_Exercise requirements_
1) In the article on New Jersey's gun law, how many categories of "sensitive places" does the law cover?
2) Reproduce the portion of the article on New Jersey's gun law that runs from "A lawyer for" up to and including "Constitution’s Second Amendment.".
3) According to the article on New Jersey's gun law, why did the appeals panel's judges question whether the law went too far? Answer in one to three sentences.

M&E FIREARMS
Articles
New Jersey urges US appeals court to uphold gun restrictions
- 3rd Circuit judges question if New Jersey gun restrictions go too far
- Gun advocates say law is invalid under U.S. Supreme Court’s Bruen ruling
Oct 25 (Reuters) – A federal appeals court on Wednesday sharply questioned whether a recently enacted New Jersey law restricting where people may carry guns was constitutional in light of last year’s landmark U.S. Supreme Court ruling that expanded gun rights.
A lawyer for the state urged a three-judge panel of the Philadelphia-based 3rd U.S. Circuit Court of Appeals to rule that a lower-court judge wrongly concluded that the law violated the right to “keep and bear arms” under the U.S. Constitution’s Second Amendment.
But judges on the panel questioned whether the law went too far by broadly restricting carrying firearms at 25 categories of “sensitive places” that included parks, schools, libraries, beaches, bars, restaurants with alcohol and casinos.
U.S. Circuit Judge Cheryl Ann Krause noted that the law not only barred carrying guns in various public settings but also prohibited gun owners from having firearms on private property without the property owner’s permission.

_Records_

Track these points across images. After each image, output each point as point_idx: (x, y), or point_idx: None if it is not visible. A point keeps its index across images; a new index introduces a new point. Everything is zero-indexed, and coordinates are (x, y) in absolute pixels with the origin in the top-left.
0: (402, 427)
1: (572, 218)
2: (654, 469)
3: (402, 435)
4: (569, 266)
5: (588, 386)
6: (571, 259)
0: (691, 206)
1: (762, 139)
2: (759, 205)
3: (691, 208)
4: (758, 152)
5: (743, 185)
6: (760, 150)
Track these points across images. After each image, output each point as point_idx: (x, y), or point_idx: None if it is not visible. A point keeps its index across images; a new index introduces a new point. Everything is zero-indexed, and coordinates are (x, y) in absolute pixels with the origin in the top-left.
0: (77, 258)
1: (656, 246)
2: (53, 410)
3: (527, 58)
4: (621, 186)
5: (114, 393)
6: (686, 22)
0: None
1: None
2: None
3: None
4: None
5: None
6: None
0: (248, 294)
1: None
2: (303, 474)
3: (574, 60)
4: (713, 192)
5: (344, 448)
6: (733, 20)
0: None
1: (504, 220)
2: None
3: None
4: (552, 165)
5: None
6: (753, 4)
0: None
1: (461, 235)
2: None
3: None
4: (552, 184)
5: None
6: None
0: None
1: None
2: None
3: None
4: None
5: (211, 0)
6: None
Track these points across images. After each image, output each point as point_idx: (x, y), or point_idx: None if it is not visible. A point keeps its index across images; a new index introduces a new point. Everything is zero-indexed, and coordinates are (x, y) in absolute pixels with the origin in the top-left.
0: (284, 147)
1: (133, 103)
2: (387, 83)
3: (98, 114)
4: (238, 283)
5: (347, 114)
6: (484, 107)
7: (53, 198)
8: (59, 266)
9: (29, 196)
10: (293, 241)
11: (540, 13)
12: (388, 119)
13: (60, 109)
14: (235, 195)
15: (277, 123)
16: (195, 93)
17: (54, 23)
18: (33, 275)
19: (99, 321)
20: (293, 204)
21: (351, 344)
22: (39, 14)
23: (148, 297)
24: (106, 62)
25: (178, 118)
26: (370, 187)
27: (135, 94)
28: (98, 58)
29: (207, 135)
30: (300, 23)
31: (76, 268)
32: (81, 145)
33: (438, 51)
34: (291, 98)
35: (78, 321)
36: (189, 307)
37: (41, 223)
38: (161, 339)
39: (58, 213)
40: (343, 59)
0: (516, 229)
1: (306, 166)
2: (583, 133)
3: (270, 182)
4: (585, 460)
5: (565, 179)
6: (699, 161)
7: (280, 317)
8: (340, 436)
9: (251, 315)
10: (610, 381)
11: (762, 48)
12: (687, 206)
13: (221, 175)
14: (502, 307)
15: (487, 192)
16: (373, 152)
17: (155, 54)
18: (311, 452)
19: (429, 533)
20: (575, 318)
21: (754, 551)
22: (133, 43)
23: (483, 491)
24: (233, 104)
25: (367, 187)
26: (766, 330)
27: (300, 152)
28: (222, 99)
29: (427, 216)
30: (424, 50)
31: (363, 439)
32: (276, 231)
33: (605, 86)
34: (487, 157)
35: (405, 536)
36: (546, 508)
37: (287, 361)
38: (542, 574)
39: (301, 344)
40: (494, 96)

_Outputs by task_
1) 25

2)
A lawyer for the state urged a three-judge panel of the Philadelphia-based 3rd U.S. Circuit Court of Appeals to rule that a lower-court judge wrongly concluded that the law violated the right to “keep and bear arms” under the U.S. Constitution’s Second Amendment.

3) They questioned it because the law broadly restricted carrying firearms at 25 categories of "sensitive places," including parks, schools, libraries, beaches, bars, restaurants with alcohol and casinos.